Visibile ferita

 初めましてノスタルジー



「さむー…!」
船を降りながらカイルが腕をさする。
体の芯まで冷えてしまいそうな温度にフィアも腕を抱いて小さく息を吐き出した。
そっと背後を振り返れば、ジューダスとロニの険悪な雰囲気は船内から何も変わっていない。
リアラが困惑した様子を見せている。しんがりのルナが困ったように微笑んだ。

ジューダスとロニが船内で一悶着起こしたらしい。
らしい、というのもフィアは現場に居合わせなかったので状況が飲み込めていないのだ。
カイルによると、船内で彼らは言い争っていたという。
何を言い争ったのかおおよそ見当もつかないフィアはその空気に何をするでもなく、そっと見て見ぬふりをしておいた。
その結果がこの険悪なムードである。

「あっ! 装備品売ってるみたいだよ!」
ため息をつきたくなるような重苦しい空気に耐えられなかったからか、カイルが明るい声を出した。
カイルが指さした方向を見ると、決して大きいわけではないがしっかりとした店構えの装備品屋がある。

「ジューダス、」
「えっ、…フィア?」
フィアは港に降りるなり、震えるリアラの細い腕を引っ張ってジューダスに呼びかけた。
リアラに視線を向けると、彼女はすぐに意図を察したようで口を噤む。さすがリアラ賢い子、心の中でそう呟いた。
視線だけを投げたジューダスに笑いかけると、フィアは装備品屋を示す。

「ちょっとさ、羽織るもの買ってきたいんだけど……」
「…そうだな、この寒さではあった方がいいだろう。人数分頼む」
「おっけ、了解!」
声をかけた時点でフィアが何を言うつもりなのかわかったのだろう。ジューダスはすぐにガルドをよこした。
同時に汽笛が鳴り響く。乗降の終わった船は碇を上げて出港していった。

それをなんとなく見届けると、フィアはリアラに視線を移した。
お互い頷いて装備品屋に向かおうとして一歩踏み出すと、ルナも一緒に一歩踏み出す。
彼を見やればにこにこと笑顔を見せるだけだ。

「あのー、」
「荷物持ち、必要かなって思って。

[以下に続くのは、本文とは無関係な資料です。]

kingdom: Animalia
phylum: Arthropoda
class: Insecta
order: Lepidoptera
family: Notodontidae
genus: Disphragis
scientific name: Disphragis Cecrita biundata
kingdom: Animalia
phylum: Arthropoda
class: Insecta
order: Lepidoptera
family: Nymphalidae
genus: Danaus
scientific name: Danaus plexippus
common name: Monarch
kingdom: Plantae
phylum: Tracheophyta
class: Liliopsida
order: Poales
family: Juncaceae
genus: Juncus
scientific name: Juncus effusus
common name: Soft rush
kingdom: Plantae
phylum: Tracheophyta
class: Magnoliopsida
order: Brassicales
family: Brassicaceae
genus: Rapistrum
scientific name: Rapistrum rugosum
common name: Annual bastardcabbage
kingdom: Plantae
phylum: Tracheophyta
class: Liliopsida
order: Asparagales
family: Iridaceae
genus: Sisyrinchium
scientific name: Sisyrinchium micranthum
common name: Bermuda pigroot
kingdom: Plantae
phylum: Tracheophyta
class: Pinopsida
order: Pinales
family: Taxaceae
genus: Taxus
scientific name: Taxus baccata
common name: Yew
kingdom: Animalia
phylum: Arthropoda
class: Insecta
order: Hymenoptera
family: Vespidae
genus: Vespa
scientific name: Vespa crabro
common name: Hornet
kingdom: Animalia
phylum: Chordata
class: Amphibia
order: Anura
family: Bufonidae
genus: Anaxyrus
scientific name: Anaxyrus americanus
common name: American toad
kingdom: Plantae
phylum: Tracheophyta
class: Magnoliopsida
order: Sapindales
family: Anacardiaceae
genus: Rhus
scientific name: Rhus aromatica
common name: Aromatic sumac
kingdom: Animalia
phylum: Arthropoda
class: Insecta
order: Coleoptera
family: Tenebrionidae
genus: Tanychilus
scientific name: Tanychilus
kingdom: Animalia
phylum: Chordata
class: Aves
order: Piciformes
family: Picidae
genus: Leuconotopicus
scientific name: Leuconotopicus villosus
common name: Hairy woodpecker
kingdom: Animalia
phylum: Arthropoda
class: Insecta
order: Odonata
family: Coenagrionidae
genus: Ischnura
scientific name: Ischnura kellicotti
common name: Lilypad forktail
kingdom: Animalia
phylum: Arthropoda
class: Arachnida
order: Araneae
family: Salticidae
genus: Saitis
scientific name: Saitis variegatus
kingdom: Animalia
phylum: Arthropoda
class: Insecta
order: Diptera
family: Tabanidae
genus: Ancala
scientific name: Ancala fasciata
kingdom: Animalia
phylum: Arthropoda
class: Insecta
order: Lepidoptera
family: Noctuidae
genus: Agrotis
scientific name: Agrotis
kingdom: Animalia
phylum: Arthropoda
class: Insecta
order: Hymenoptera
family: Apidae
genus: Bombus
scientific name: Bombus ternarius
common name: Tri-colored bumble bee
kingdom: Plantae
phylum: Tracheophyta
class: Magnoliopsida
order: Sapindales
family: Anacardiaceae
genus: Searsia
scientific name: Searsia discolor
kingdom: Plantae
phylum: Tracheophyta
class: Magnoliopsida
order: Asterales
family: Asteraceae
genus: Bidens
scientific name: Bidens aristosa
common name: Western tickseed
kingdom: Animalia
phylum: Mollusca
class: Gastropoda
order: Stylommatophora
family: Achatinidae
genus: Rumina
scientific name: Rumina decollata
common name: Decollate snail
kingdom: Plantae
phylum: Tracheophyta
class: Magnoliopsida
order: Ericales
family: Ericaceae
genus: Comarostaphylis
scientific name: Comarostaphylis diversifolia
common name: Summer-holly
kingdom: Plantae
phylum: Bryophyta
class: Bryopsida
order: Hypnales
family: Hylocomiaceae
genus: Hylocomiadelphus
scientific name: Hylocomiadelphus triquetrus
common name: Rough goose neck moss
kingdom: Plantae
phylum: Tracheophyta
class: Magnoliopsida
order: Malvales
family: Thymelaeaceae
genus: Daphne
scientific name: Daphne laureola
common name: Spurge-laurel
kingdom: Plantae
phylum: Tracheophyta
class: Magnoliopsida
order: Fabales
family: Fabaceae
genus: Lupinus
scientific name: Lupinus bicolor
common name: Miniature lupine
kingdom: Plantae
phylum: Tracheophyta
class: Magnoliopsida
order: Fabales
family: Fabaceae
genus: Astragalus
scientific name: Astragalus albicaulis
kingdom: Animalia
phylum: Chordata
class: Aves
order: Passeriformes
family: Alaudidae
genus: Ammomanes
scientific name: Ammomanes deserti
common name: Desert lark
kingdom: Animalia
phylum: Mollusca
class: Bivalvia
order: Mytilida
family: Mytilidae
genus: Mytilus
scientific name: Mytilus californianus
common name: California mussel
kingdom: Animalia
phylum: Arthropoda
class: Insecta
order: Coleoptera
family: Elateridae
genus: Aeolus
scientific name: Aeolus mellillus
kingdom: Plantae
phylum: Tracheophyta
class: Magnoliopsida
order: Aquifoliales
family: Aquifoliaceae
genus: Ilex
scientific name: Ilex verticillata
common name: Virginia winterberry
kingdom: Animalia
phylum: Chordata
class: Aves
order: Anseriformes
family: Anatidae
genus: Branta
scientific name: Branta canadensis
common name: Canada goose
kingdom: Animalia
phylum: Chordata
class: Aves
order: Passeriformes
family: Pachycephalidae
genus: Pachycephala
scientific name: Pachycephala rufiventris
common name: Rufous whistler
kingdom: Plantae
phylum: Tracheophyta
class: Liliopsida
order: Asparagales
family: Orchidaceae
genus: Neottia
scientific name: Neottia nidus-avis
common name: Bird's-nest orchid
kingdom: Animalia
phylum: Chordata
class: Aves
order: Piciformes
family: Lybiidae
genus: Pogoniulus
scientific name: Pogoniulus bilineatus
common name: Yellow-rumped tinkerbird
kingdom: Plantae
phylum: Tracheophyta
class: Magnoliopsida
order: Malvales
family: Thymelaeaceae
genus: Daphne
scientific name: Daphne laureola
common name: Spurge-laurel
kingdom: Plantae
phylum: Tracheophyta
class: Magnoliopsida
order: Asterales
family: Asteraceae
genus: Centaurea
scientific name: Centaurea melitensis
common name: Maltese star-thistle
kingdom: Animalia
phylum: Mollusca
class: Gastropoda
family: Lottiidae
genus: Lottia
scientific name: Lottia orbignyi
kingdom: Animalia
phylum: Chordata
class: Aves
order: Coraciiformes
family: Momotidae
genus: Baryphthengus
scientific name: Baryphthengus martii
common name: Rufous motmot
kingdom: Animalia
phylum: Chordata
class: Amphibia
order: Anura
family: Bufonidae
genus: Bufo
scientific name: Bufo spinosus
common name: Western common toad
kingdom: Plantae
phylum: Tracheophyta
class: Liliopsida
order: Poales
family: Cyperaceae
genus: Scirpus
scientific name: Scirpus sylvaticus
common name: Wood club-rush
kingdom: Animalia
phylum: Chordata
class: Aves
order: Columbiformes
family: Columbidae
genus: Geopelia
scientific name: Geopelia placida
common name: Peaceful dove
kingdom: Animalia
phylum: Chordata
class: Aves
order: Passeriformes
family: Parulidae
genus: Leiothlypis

」
「あ、それもそうか。じゃあルナも一緒にいこ?」
納得したフィアが手招くとルナは首肯して一歩後ろを歩く。リアラの手を握るとひどく冷えていて、かなり体温を奪われていた。

「、ルナ?」
「巻いてて。少しはましになるかもしれないし、ね?」
リアラが震えているのはわかっていたんだろう、ルナは巻いていたマフラーを解いた。ペンダントが隠れないように緩く巻いてやる。
困惑する様子のリアラに、ルナは穏やかに微笑んだ。

「あ、ありがとう…」
「ふふ、どういたしまして。」
気遣われているのがわかったのだろう、リアラは俯いて頬を染めると小さな声でお礼を言った。
それに嬉しそうに笑ったルナは歩き出す。遅れないようにフィアもその背を追いかけた。